We focused on species richness and ecological indicator values because these metrics capture fundamental aspects of vegetation structure and site conditions, and — crucially — they can be calculated from virtually any complete species list, even for historical surveys potentially lacking coordinates, precise dates, or detailed metadata.

To tackle the issue of differing plot areas, we first tested various ways of harmonising species richness. We contrasted the classic species–area relationship — a simple, theory-anchored approach with a long ecological tradition — with random forest models, which offer greater flexibility and can provide a closer fit but require far more observations and tend to overfit at small spatial scales. Despite its simplicity, the species–area relationship performed remarkably well in scaling species richness, outperforming more complex approaches when plot sizes differed only moderately, while random forest models performed best when area differences became very large. Surprisingly, a single constant scaling parameter in the species–area relationship achieved nearly the same accuracy as models where the parameter was predicted separately for each survey.
Second, we examined whether ecological indicator values shift systematically with plot area. They did not: average ecological indicator values proved to be remarkably robust, showing almost no effect of area across the range of plot sizes used in grassland vegetation surveys.
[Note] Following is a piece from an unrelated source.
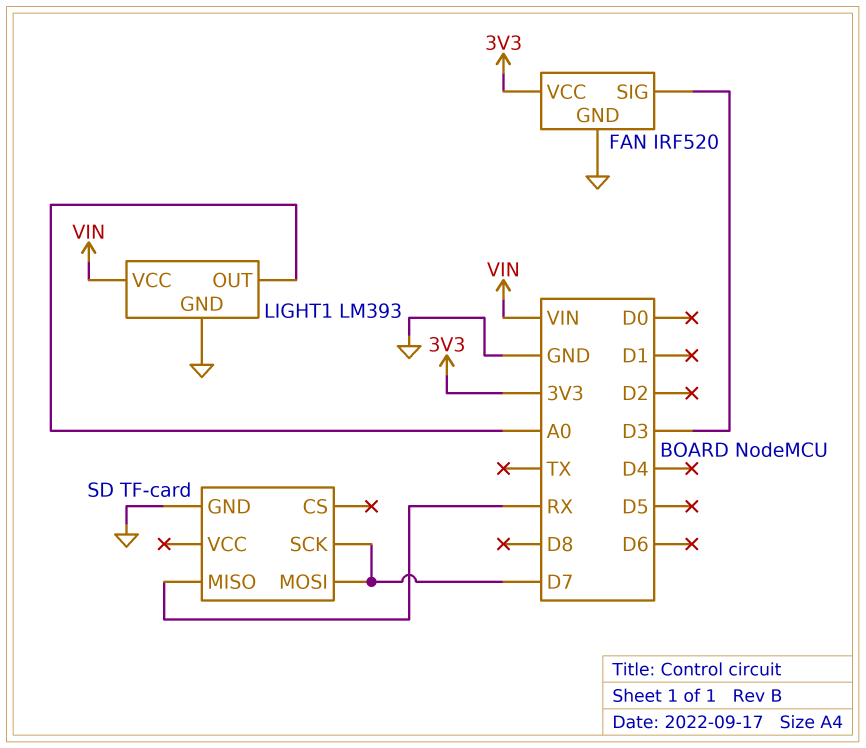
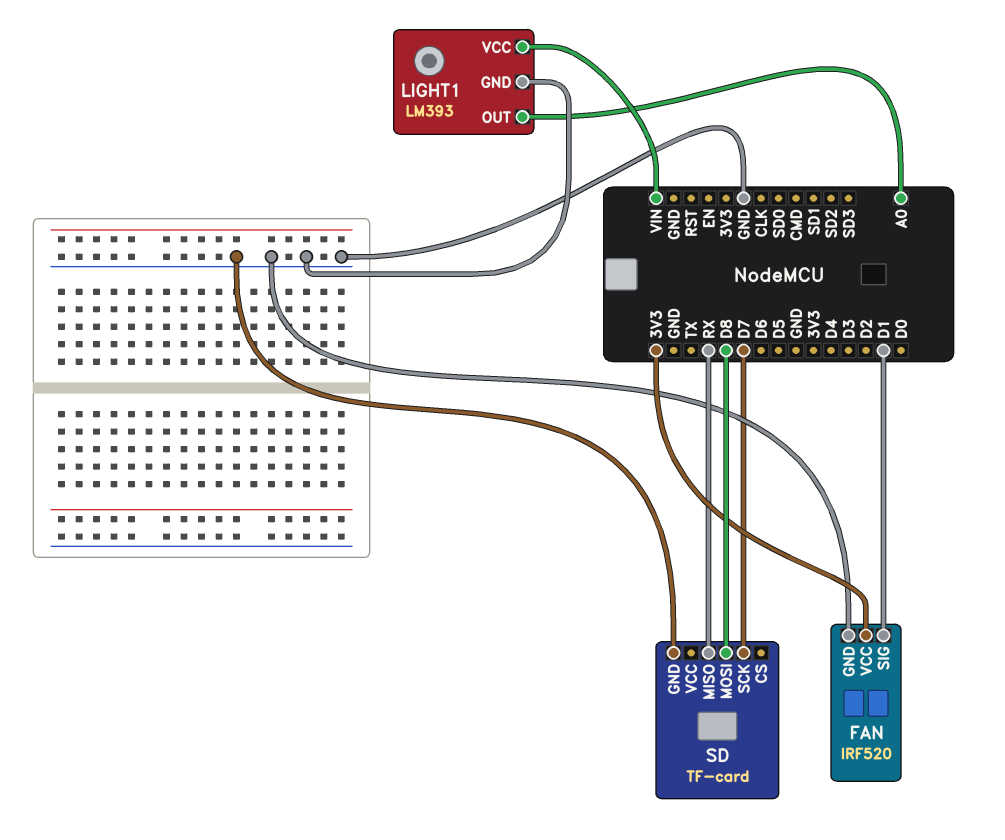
FAN pin SIG: D3 -> D1
SD pin MOSI: D7 -> D8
Taken together, these results show that even vegetation surveys conducted at different plot areas can be made comparable with simple adjustments. Species richness can be harmonised using the species-area relationship and a constant, while ecological indicator values appear remarkably stable across plot areas. This opens the door to re-using historical surveys, integrating datasets across regions, and carrying out syntheses that were previously very difficult due to differences in plot area among surveys.